[Activity]
Without the pictures, set down every line of the data exactly.

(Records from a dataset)
● ● ● ● ● ● ●
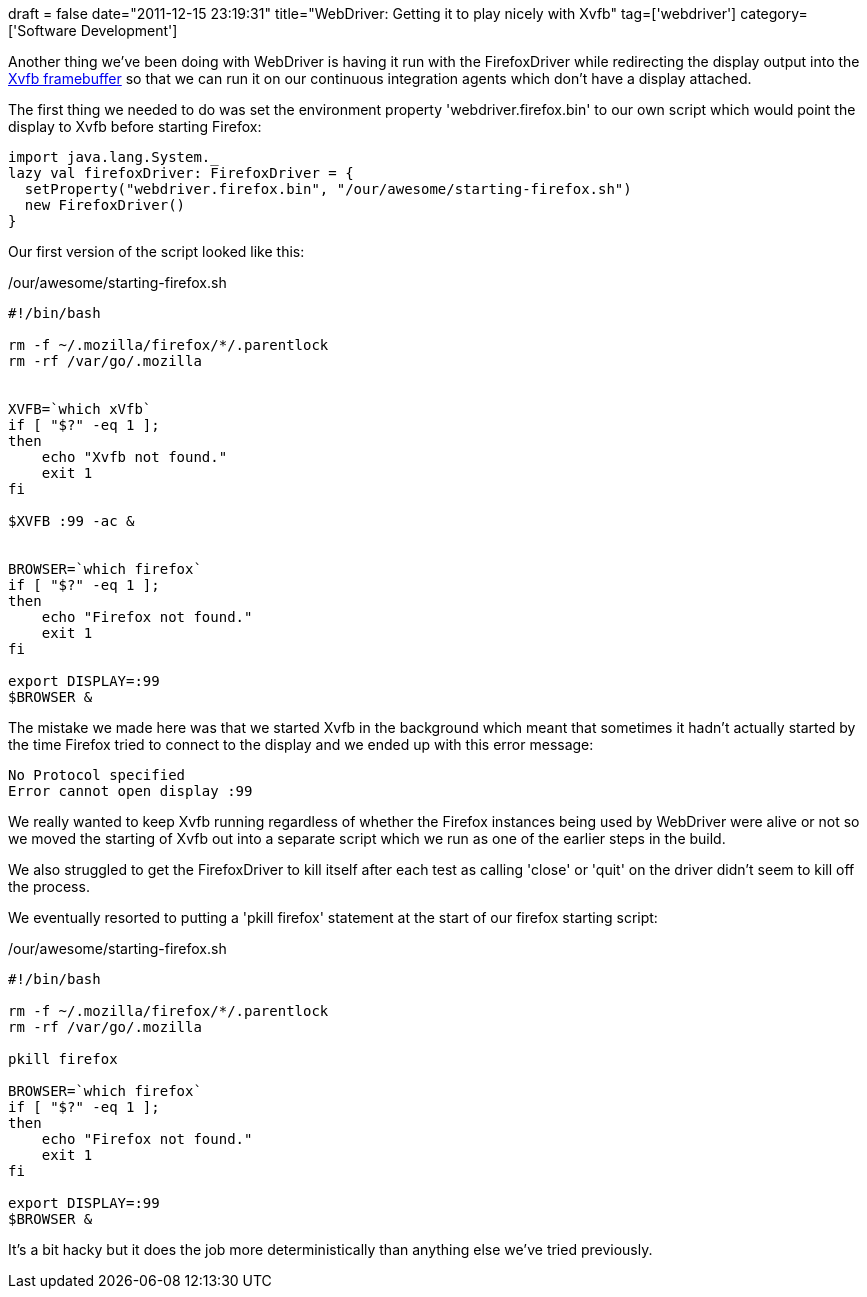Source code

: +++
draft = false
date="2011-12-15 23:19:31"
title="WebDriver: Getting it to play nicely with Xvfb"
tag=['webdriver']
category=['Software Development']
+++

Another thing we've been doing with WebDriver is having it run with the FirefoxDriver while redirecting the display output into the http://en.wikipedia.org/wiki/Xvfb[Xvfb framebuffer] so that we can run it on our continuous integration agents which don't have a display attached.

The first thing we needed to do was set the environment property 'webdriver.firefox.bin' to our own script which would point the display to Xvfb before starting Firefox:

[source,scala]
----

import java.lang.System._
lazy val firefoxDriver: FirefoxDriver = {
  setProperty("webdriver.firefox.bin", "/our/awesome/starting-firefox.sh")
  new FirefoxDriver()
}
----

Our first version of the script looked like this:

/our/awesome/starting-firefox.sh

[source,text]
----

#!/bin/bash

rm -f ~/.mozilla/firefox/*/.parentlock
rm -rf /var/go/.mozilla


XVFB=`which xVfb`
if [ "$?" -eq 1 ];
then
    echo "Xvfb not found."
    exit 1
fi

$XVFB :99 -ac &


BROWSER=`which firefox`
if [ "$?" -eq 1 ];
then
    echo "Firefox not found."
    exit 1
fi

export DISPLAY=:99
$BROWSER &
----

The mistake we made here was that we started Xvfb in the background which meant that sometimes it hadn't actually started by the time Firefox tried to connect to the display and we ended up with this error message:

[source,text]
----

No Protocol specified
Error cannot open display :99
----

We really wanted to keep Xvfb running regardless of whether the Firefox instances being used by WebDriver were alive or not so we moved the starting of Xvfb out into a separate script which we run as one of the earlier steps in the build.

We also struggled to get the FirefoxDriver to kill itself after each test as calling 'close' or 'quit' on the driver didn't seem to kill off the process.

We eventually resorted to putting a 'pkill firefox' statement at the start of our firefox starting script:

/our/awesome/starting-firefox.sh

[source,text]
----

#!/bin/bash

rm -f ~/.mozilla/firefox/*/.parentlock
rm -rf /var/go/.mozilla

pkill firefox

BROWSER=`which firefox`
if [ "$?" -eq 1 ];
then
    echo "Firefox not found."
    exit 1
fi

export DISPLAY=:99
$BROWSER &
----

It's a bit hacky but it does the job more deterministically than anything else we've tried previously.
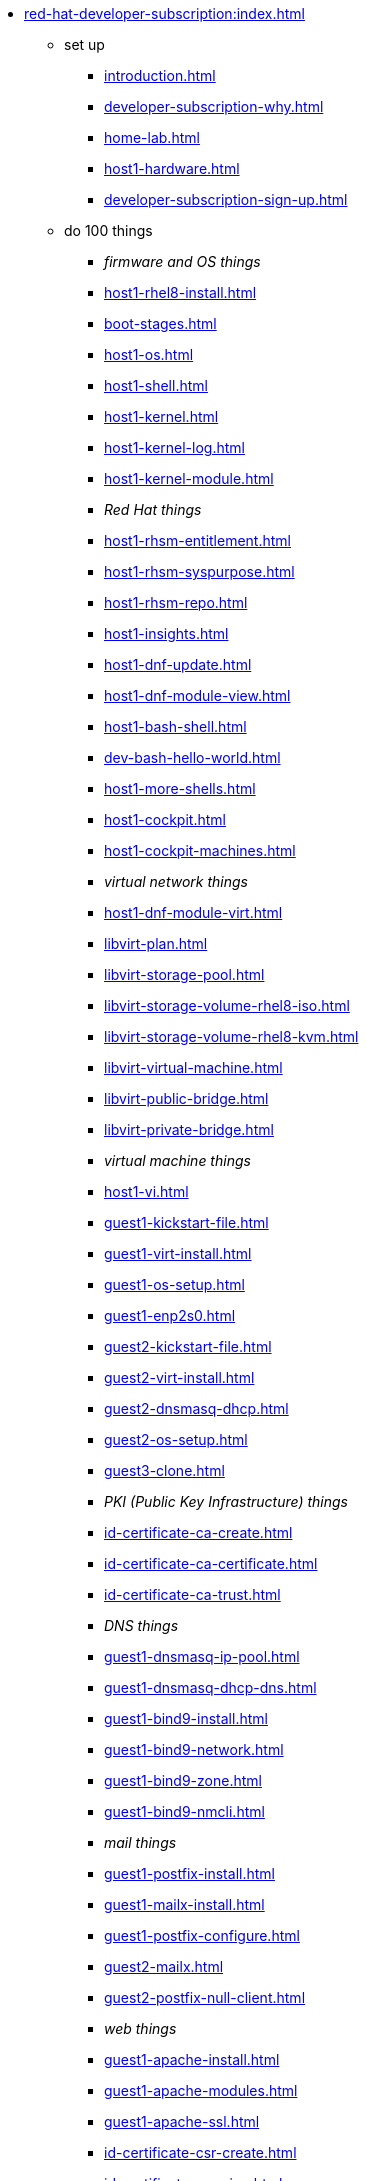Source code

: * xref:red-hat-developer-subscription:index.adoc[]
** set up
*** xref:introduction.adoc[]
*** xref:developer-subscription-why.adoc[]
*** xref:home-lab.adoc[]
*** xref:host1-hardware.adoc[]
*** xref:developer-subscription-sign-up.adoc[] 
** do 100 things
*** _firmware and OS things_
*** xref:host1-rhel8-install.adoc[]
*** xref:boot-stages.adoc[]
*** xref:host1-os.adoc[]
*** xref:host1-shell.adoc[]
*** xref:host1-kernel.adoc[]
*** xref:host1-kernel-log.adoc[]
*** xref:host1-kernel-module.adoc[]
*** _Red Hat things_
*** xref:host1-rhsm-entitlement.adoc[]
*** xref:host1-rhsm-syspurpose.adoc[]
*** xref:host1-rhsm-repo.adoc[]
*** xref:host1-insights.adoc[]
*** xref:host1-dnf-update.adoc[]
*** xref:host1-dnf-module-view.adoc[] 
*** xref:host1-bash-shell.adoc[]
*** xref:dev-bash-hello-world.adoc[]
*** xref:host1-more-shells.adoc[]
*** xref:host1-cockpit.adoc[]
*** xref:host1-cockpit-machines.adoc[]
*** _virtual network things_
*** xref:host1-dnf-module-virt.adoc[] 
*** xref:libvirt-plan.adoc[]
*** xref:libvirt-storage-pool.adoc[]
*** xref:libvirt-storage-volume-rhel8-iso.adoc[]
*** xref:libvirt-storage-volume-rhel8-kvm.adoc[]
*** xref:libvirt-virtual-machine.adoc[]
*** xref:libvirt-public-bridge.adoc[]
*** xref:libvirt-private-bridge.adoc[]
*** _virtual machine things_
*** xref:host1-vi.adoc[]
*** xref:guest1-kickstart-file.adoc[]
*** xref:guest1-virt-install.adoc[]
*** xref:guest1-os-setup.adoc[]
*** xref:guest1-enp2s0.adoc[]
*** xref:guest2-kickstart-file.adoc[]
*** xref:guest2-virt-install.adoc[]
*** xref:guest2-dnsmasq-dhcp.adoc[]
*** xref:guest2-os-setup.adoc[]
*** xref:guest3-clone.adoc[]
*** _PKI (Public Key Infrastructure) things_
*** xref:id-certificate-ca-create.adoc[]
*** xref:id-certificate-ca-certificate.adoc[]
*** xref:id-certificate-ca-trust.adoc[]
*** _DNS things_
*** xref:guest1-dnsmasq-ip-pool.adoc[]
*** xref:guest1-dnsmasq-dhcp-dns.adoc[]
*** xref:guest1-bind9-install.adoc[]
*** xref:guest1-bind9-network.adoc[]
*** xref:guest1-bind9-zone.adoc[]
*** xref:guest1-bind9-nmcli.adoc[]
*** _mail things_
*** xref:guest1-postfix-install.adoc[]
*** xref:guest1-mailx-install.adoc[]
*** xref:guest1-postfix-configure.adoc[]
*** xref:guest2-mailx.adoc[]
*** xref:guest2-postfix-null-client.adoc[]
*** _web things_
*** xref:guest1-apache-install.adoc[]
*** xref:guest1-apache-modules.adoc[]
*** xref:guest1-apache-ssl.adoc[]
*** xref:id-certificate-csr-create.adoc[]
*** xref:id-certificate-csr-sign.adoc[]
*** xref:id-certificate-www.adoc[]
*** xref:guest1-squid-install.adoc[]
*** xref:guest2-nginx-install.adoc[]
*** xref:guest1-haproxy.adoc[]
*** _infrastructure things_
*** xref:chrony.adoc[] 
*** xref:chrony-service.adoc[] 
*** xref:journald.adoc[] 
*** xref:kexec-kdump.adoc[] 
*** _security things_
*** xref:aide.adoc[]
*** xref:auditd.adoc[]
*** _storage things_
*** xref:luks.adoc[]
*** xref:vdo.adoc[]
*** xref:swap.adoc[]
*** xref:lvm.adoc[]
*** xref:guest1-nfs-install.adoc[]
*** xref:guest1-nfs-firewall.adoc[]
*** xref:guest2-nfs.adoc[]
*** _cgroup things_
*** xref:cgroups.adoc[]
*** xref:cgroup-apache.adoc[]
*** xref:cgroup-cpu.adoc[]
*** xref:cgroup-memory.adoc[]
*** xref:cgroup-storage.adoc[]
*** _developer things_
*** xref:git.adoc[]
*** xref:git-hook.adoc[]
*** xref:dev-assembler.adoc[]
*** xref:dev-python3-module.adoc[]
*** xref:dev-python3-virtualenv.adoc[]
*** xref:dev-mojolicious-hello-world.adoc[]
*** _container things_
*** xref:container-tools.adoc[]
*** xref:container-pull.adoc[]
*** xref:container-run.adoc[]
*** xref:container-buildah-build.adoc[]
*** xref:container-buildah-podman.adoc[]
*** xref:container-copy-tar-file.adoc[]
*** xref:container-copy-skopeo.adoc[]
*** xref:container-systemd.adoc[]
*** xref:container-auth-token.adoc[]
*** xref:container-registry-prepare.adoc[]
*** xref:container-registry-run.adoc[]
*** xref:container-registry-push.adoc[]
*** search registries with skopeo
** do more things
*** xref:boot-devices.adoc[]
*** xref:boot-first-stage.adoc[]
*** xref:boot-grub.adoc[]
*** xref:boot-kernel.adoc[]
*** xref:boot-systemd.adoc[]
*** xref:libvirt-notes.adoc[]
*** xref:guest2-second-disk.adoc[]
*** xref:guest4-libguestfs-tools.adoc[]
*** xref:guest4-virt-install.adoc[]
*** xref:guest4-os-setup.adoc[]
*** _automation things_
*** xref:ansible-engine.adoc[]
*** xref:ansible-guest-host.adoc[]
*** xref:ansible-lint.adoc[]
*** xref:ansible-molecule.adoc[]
● ● ● ● ● ● ●
[Response]
Source code

: +++
draft = false
date="2011-12-15 23:19:31"
title="WebDriver: Getting it to play nicely with Xvfb"
tag=['webdriver']
category=['Software Development']
+++

Another thing we've been doing with WebDriver is having it run with the FirefoxDriver while redirecting the display output into the http://en.wikipedia.org/wiki/Xvfb[Xvfb framebuffer] so that we can run it on our continuous integration agents which don't have a display attached.

The first thing we needed to do was set the environment property 'webdriver.firefox.bin' to our own script which would point the display to Xvfb before starting Firefox:

[source,scala]
----

import java.lang.System._
lazy val firefoxDriver: FirefoxDriver = {
  setProperty("webdriver.firefox.bin", "/our/awesome/starting-firefox.sh")
  new FirefoxDriver()
}
----

Our first version of the script looked like this:

/our/awesome/starting-firefox.sh

[source,text]
----

#!/bin/bash

rm -f ~/.mozilla/firefox/*/.parentlock
rm -rf /var/go/.mozilla


XVFB=`which xVfb`
if [ "$?" -eq 1 ];
then
    echo "Xvfb not found."
    exit 1
fi

$XVFB :99 -ac &


BROWSER=`which firefox`
if [ "$?" -eq 1 ];
then
    echo "Firefox not found."
    exit 1
fi

export DISPLAY=:99
$BROWSER &
----

The mistake we made here was that we started Xvfb in the background which meant that sometimes it hadn't actually started by the time Firefox tried to connect to the display and we ended up with this error message:

[source,text]
----

No Protocol specified
Error cannot open display :99
----

We really wanted to keep Xvfb running regardless of whether the Firefox instances being used by WebDriver were alive or not so we moved the starting of Xvfb out into a separate script which we run as one of the earlier steps in the build.

We also struggled to get the FirefoxDriver to kill itself after each test as calling 'close' or 'quit' on the driver didn't seem to kill off the process.

We eventually resorted to putting a 'pkill firefox' statement at the start of our firefox starting script:

/our/awesome/starting-firefox.sh

[source,text]
----

#!/bin/bash

rm -f ~/.mozilla/firefox/*/.parentlock
rm -rf /var/go/.mozilla

pkill firefox

BROWSER=`which firefox`
if [ "$?" -eq 1 ];
then
    echo "Firefox not found."
    exit 1
fi

export DISPLAY=:99
$BROWSER &
----

It's a bit hacky but it does the job more deterministically than anything else we've tried previously.
Source code

: * xref:red-hat-developer-subscription:index.adoc[]
** set up
*** xref:introduction.adoc[]
*** xref:developer-subscription-why.adoc[]
*** xref:home-lab.adoc[]
*** xref:host1-hardware.adoc[]
*** xref:developer-subscription-sign-up.adoc[] 
** do 100 things
*** _firmware and OS things_
*** xref:host1-rhel8-install.adoc[]
*** xref:boot-stages.adoc[]
*** xref:host1-os.adoc[]
*** xref:host1-shell.adoc[]
*** xref:host1-kernel.adoc[]
*** xref:host1-kernel-log.adoc[]
*** xref:host1-kernel-module.adoc[]
*** _Red Hat things_
*** xref:host1-rhsm-entitlement.adoc[]
*** xref:host1-rhsm-syspurpose.adoc[]
*** xref:host1-rhsm-repo.adoc[]
*** xref:host1-insights.adoc[]
*** xref:host1-dnf-update.adoc[]
*** xref:host1-dnf-module-view.adoc[] 
*** xref:host1-bash-shell.adoc[]
*** xref:dev-bash-hello-world.adoc[]
*** xref:host1-more-shells.adoc[]
*** xref:host1-cockpit.adoc[]
*** xref:host1-cockpit-machines.adoc[]
*** _virtual network things_
*** xref:host1-dnf-module-virt.adoc[] 
*** xref:libvirt-plan.adoc[]
*** xref:libvirt-storage-pool.adoc[]
*** xref:libvirt-storage-volume-rhel8-iso.adoc[]
*** xref:libvirt-storage-volume-rhel8-kvm.adoc[]
*** xref:libvirt-virtual-machine.adoc[]
*** xref:libvirt-public-bridge.adoc[]
*** xref:libvirt-private-bridge.adoc[]
*** _virtual machine things_
*** xref:host1-vi.adoc[]
*** xref:guest1-kickstart-file.adoc[]
*** xref:guest1-virt-install.adoc[]
*** xref:guest1-os-setup.adoc[]
*** xref:guest1-enp2s0.adoc[]
*** xref:guest2-kickstart-file.adoc[]
*** xref:guest2-virt-install.adoc[]
*** xref:guest2-dnsmasq-dhcp.adoc[]
*** xref:guest2-os-setup.adoc[]
*** xref:guest3-clone.adoc[]
*** _PKI (Public Key Infrastructure) things_
*** xref:id-certificate-ca-create.adoc[]
*** xref:id-certificate-ca-certificate.adoc[]
*** xref:id-certificate-ca-trust.adoc[]
*** _DNS things_
*** xref:guest1-dnsmasq-ip-pool.adoc[]
*** xref:guest1-dnsmasq-dhcp-dns.adoc[]
*** xref:guest1-bind9-install.adoc[]
*** xref:guest1-bind9-network.adoc[]
*** xref:guest1-bind9-zone.adoc[]
*** xref:guest1-bind9-nmcli.adoc[]
*** _mail things_
*** xref:guest1-postfix-install.adoc[]
*** xref:guest1-mailx-install.adoc[]
*** xref:guest1-postfix-configure.adoc[]
*** xref:guest2-mailx.adoc[]
*** xref:guest2-postfix-null-client.adoc[]
*** _web things_
*** xref:guest1-apache-install.adoc[]
*** xref:guest1-apache-modules.adoc[]
*** xref:guest1-apache-ssl.adoc[]
*** xref:id-certificate-csr-create.adoc[]
*** xref:id-certificate-csr-sign.adoc[]
*** xref:id-certificate-www.adoc[]
*** xref:guest1-squid-install.adoc[]
*** xref:guest2-nginx-install.adoc[]
*** xref:guest1-haproxy.adoc[]
*** _infrastructure things_
*** xref:chrony.adoc[] 
*** xref:chrony-service.adoc[] 
*** xref:journald.adoc[] 
*** xref:kexec-kdump.adoc[] 
*** _security things_
*** xref:aide.adoc[]
*** xref:auditd.adoc[]
*** _storage things_
*** xref:luks.adoc[]
*** xref:vdo.adoc[]
*** xref:swap.adoc[]
*** xref:lvm.adoc[]
*** xref:guest1-nfs-install.adoc[]
*** xref:guest1-nfs-firewall.adoc[]
*** xref:guest2-nfs.adoc[]
*** _cgroup things_
*** xref:cgroups.adoc[]
*** xref:cgroup-apache.adoc[]
*** xref:cgroup-cpu.adoc[]
*** xref:cgroup-memory.adoc[]
*** xref:cgroup-storage.adoc[]
*** _developer things_
*** xref:git.adoc[]
*** xref:git-hook.adoc[]
*** xref:dev-assembler.adoc[]
*** xref:dev-python3-module.adoc[]
*** xref:dev-python3-virtualenv.adoc[]
*** xref:dev-mojolicious-hello-world.adoc[]
*** _container things_
*** xref:container-tools.adoc[]
*** xref:container-pull.adoc[]
*** xref:container-run.adoc[]
*** xref:container-buildah-build.adoc[]
*** xref:container-buildah-podman.adoc[]
*** xref:container-copy-tar-file.adoc[]
*** xref:container-copy-skopeo.adoc[]
*** xref:container-systemd.adoc[]
*** xref:container-auth-token.adoc[]
*** xref:container-registry-prepare.adoc[]
*** xref:container-registry-run.adoc[]
*** xref:container-registry-push.adoc[]
*** search registries with skopeo
** do more things
*** xref:boot-devices.adoc[]
*** xref:boot-first-stage.adoc[]
*** xref:boot-grub.adoc[]
*** xref:boot-kernel.adoc[]
*** xref:boot-systemd.adoc[]
*** xref:libvirt-notes.adoc[]
*** xref:guest2-second-disk.adoc[]
*** xref:guest4-libguestfs-tools.adoc[]
*** xref:guest4-virt-install.adoc[]
*** xref:guest4-os-setup.adoc[]
*** _automation things_
*** xref:ansible-engine.adoc[]
*** xref:ansible-guest-host.adoc[]
*** xref:ansible-lint.adoc[]
*** xref:ansible-molecule.adoc[]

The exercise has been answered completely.